À Wimbledon 2026, Alexander Zverev dispute sa première finale à Wimbledon. En face, Jannik Sinner défend son titre, et Patrick Mouratoglou a pointé la pression mentale qui pèse sur l’Italien.
Alexander Zverev a battu Fery 7-6(0) 6-2 6-4, puis Fritz 6-4 6-4 6-2. Il a aussi battu Lehecka 6-4 7-5 3-6 7-6(6), Giron 6-2 7-6(4) 6-4 et Royer 6-1 6-3 7-6(3).
Une finale de confirmation pour Zverev
Le contexte a pesé dans la trajectoire de Alexander Zverev. Il a décroché son premier titre de Grand Chelem à Roland-Garros, un mois avant Wimbledon 2026. Le rendez-vous de dimanche a donc pris la forme d’un test supplémentaire sur la scène londonienne.
Dans ce type de match, la sensation d’enjeu vient aussi des repères. Zverev a été le premier Allemand à atteindre la finale de Wimbledon depuis Boris Becker en 1995, et il pouvait devenir le troisième Allemand, après Becker et Michael Stich, à soulever le trophée de l’All England Club.
Sinner, le verrou : pression et précision
Face à lui, Jannik Sinner arrive en tenant une logique de continuité. Il défend son titre de Wimbledon après avoir battu Carlos Alcaraz en finale l’an dernier. Le parcours de l’Italien dans les Grands Chelems s’est construit autour de quatre titres : deux à l’Australian Open, un à l’US Open et celui de Wimbledon.
Patrick Mouratoglou a insisté sur le poids mental de cette défense. Selon lui, Sinner ne peut pas se permettre de manquer cette opportunité. Dans l’esprit de Mouratoglou, l’Italien “doit” réussir, notamment parce qu’il n’a pas remporté de Grand Chelem cette année.
« Jannik Sinner ne peut pas se permettre de ne pas gagner ce tournoi »
Le rôle de Mouratoglou : Zverev sans pression, Sinner sous contrainte
Sur le volet allemand, Mouratoglou a aussi donné une lecture différente. Il a expliqué que Zverev entrait dans la finale avec moins de pression, puisque le Germain avait déjà atteint un objectif majeur en remportant son premier Grand Chelem. Autrement dit, le match pouvait devenir un terrain d’exécution, plutôt qu’une épreuve de survie émotionnelle.
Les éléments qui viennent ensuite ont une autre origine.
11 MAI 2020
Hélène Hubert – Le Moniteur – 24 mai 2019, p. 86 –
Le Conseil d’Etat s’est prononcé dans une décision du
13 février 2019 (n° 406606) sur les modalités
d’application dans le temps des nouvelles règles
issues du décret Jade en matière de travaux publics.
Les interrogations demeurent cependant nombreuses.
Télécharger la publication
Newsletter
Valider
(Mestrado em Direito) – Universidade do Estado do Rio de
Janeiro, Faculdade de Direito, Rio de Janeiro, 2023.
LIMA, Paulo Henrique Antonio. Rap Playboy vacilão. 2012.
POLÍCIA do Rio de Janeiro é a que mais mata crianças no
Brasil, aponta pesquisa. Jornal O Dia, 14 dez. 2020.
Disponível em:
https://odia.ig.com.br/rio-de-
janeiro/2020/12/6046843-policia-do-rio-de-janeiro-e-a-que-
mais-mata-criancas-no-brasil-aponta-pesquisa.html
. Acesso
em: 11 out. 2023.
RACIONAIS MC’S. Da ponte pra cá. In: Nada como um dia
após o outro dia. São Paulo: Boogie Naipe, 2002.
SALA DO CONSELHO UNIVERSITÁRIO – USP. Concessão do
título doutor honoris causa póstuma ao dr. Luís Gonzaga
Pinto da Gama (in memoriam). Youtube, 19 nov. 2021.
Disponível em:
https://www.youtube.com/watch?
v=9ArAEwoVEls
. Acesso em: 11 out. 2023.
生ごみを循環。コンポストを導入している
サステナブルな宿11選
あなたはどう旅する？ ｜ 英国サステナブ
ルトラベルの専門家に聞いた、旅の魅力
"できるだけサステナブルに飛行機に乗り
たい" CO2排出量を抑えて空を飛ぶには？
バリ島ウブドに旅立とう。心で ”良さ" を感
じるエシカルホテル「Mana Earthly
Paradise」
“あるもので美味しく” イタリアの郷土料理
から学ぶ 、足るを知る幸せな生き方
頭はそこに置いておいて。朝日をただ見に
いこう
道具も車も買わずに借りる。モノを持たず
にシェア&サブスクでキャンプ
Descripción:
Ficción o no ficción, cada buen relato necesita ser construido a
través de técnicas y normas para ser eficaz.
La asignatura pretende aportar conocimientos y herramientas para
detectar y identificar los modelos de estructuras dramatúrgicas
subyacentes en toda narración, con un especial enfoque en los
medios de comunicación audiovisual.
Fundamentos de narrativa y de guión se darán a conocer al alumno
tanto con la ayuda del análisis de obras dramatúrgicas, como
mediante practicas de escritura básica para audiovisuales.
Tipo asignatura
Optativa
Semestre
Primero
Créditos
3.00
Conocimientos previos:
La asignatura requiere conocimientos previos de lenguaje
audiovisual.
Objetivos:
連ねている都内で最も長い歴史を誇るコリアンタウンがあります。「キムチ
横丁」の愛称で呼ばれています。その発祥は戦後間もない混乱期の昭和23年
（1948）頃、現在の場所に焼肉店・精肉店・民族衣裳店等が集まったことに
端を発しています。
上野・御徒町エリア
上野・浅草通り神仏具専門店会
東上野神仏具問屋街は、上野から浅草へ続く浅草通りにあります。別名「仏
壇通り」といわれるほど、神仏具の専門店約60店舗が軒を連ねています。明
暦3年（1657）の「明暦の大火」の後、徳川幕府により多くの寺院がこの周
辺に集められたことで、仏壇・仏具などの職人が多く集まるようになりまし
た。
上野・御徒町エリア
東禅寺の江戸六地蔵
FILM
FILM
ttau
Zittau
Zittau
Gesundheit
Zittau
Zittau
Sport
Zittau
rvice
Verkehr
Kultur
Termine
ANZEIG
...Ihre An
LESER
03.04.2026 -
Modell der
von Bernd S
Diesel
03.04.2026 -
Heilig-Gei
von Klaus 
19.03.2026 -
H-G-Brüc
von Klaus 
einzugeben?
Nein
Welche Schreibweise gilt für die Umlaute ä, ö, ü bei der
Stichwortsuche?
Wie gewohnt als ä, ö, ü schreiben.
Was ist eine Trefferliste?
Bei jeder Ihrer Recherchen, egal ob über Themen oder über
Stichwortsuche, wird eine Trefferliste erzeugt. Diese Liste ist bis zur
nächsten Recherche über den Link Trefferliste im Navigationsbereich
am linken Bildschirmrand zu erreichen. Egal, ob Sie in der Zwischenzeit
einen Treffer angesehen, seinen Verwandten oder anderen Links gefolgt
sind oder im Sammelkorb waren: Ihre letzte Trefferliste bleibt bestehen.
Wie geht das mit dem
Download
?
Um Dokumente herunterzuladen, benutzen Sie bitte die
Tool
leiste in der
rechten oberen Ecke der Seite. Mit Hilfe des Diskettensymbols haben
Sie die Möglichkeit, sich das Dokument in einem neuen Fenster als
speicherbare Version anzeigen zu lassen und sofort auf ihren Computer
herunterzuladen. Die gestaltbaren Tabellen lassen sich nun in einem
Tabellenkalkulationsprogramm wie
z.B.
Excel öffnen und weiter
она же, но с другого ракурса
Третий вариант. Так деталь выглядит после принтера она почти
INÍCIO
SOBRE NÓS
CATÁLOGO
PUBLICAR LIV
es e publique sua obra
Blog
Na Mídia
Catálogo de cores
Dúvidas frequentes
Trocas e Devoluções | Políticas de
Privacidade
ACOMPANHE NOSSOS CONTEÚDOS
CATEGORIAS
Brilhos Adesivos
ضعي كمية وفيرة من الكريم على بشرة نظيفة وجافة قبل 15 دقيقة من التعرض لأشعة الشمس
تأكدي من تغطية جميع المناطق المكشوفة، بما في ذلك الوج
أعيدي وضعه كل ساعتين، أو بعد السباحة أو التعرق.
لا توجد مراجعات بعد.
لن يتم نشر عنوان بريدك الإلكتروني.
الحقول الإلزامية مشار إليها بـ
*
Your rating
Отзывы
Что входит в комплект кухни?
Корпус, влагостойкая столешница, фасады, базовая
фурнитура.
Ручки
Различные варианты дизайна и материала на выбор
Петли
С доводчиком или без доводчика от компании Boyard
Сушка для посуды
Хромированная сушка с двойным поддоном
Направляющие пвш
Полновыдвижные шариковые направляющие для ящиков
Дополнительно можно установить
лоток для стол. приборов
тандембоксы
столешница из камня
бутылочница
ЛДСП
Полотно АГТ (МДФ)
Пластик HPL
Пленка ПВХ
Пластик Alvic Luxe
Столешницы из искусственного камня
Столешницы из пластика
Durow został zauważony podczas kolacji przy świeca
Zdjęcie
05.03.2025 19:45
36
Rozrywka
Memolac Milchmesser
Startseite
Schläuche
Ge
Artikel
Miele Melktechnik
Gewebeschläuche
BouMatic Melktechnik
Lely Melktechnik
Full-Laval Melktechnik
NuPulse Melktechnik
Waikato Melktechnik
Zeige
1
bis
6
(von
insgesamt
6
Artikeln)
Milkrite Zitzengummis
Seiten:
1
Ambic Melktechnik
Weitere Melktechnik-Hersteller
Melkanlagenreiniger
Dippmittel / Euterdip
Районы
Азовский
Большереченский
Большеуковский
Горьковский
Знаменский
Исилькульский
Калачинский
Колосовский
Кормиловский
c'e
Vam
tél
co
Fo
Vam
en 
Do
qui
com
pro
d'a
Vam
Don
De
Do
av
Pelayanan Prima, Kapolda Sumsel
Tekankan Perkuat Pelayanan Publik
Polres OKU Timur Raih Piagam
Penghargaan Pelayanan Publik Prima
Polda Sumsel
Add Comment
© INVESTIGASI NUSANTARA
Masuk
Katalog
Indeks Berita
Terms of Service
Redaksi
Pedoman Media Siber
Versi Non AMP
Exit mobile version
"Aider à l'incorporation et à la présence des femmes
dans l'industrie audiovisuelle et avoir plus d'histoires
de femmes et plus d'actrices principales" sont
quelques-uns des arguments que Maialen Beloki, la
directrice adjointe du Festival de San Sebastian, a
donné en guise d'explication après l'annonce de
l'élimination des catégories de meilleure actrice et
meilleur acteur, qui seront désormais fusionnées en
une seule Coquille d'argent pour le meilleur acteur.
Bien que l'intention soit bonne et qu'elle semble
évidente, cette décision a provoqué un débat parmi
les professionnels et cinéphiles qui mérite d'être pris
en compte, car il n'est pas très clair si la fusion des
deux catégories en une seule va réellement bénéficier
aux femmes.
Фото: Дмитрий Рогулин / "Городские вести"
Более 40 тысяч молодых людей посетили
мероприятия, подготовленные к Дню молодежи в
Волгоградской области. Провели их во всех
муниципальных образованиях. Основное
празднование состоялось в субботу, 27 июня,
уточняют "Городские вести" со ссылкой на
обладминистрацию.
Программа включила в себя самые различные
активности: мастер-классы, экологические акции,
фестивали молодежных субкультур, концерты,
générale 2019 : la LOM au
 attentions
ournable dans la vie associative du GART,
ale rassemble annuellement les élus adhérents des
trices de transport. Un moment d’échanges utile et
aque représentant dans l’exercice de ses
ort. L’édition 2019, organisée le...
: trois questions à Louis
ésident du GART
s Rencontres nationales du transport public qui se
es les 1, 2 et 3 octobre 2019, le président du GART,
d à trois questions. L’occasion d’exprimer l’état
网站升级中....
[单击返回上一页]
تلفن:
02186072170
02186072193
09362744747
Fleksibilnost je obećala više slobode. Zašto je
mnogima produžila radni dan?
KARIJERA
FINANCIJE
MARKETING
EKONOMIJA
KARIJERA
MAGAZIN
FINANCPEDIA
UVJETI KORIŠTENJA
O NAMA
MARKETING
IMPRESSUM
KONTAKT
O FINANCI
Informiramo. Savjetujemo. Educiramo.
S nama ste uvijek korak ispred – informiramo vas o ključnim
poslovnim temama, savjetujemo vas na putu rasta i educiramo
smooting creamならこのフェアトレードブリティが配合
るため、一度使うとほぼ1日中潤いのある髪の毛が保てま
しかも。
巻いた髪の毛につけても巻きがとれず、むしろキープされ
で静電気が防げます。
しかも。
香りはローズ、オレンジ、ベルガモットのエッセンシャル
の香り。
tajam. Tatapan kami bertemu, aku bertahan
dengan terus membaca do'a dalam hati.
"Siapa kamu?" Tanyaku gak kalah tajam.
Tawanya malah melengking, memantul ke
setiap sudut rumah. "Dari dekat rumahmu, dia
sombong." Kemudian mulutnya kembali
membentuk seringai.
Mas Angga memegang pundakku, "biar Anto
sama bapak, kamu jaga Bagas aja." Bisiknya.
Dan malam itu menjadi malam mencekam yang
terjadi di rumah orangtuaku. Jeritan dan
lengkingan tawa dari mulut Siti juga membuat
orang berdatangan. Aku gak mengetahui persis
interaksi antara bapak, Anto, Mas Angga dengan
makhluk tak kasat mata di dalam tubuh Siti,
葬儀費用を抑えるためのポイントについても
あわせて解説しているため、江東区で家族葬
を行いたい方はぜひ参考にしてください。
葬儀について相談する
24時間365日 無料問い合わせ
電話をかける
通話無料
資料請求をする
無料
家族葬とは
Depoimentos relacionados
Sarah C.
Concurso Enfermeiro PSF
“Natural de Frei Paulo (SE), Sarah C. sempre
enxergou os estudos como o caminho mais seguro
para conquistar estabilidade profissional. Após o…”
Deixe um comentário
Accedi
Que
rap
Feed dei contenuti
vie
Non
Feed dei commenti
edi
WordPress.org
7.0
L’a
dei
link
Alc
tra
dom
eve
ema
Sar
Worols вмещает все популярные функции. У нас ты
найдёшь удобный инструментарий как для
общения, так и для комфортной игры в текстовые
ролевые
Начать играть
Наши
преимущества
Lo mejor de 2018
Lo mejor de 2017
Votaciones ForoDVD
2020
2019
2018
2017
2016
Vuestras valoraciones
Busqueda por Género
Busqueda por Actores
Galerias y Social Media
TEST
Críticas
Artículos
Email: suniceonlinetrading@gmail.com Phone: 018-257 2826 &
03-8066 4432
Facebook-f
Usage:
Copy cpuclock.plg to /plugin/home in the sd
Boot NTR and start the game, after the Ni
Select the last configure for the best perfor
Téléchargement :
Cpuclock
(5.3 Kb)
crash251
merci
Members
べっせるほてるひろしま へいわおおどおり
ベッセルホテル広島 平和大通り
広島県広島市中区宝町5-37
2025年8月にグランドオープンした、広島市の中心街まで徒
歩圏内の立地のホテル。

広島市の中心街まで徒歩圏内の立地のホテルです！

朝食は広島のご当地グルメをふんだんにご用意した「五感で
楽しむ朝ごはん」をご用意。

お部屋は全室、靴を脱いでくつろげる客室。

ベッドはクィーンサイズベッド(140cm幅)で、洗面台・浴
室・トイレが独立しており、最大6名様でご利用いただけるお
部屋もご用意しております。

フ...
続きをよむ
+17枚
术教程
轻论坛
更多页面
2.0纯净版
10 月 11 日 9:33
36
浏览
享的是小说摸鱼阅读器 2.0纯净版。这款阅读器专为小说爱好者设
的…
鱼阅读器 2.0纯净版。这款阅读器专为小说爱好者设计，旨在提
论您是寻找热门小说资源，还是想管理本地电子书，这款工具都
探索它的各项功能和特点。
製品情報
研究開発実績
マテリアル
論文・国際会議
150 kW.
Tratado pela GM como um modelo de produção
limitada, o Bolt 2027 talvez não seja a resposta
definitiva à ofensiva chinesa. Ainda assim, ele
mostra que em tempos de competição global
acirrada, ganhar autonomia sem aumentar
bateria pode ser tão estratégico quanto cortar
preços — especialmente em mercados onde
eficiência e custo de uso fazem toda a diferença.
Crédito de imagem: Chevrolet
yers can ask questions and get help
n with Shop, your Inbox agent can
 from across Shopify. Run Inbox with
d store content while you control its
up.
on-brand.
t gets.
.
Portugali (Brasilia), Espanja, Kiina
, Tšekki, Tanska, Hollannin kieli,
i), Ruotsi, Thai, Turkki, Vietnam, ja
Dans le même temps, le spécialiste a décrit Sinner comme un joueur placé devant une fenêtre de tir. Mouratoglou a relié cette idée à la comparaison avec Roland-Garros, évoquant un moment où Sinner “aurait dû” gagner, avant de devoir capitaliser à Wimbledon.
La suite probable : un match sous tension
Pour Wimbledon 2026, l’enjeu est direct : Zverev joue sa première finale sur le gazon londonien, Sinner défend son titre. Le prochain match, c’est justement cette finale, avec un scénario où la pression mentale a été le point central dans les propos de Mouratoglou : d’un côté, un Germain qui a déjà validé un tournant à Roland-Garros ; de l’autre, un Italien attendu sur l’obligation de résultat. L’objectif immédiat pour chacun se résume à une seule chose : transformer ce dimanche en chapitre décisif.